Bruce’s mate, Allen Avery, wrote of Bruce, “He came forward…and he just mowed them down. He was an inspiration to everybody else around him.”
Bruce’s citation for the Victoria Cross (above) says that he “…rushed forward firing his Bren Gun from the hip through terrific machine gun fire and succeeded in clearing a path through the enemy…(Then he) was seen to fall to the ground shot dead, by the bullet from a sniper hiding in the wood….Private Kingsbury displayed a complete disregard for his own safety. His initiative and superb courage made possible the recapture of the position which undoubtedly saved the Battalion Headquarters…”
Allen Avery charged into the jungle after the sniper, but never found him. Then he hefted Bruce up onto his back and alone Allen carried Bruce to an aid post. But by the time they got there, Bruce was dead.
The battle of Isurava lasted for four long days and nights. The fighting was without quarter. In the end, out of ammo and with over half their strength down with wounds and malaria, the Aussies were forced to withdraw. Once again, the Japanese advanced, now almost within sight of Port Morseby.
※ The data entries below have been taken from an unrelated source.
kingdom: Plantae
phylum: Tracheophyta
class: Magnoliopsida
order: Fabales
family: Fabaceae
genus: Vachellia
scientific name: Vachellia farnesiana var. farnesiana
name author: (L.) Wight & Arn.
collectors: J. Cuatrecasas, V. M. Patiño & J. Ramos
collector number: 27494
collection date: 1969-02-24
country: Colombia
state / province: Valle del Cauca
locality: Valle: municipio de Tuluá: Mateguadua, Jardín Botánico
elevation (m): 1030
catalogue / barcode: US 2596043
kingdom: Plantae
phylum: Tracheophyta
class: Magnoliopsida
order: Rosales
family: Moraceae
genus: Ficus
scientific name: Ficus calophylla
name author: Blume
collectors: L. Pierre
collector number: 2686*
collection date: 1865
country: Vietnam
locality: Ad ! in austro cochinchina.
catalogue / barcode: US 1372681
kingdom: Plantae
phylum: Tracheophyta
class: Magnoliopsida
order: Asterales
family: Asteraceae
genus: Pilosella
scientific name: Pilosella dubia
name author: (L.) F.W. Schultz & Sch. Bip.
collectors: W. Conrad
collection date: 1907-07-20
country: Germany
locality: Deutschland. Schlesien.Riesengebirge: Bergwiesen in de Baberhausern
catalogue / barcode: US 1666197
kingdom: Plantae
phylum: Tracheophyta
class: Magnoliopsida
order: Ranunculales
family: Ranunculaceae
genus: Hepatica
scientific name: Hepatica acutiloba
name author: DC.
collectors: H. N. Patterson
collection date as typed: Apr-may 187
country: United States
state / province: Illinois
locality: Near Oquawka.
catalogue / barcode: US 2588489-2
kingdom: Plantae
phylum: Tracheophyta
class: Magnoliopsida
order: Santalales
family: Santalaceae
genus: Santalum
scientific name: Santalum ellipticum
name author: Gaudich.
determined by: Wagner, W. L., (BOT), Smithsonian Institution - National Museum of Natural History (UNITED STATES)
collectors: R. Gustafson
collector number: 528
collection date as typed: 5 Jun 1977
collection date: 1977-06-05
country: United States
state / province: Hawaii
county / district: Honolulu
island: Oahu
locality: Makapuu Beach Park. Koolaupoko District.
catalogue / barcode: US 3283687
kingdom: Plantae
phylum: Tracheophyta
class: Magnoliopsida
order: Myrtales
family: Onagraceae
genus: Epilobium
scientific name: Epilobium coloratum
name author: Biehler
But General Horii had already been informed that American troops had landed on Guadalcanal Island, 1,500 miles to the west. His men fighting in the interior of New Guinea would receive no reinforcements until the airstrip on that distant island was recaptured. The sacrifice of his soldiers on New Guinea had been judged a wasted effort, while in the view of history the sacrifice of Bruce Kingsbury had been judged worthy.
But for the soldiers on both sides the judgments made by historians were meaningless. All that mattered was that at this time and this place their sacrifice had been asked for and had been given, on both sides. And that is always the soldier's duty.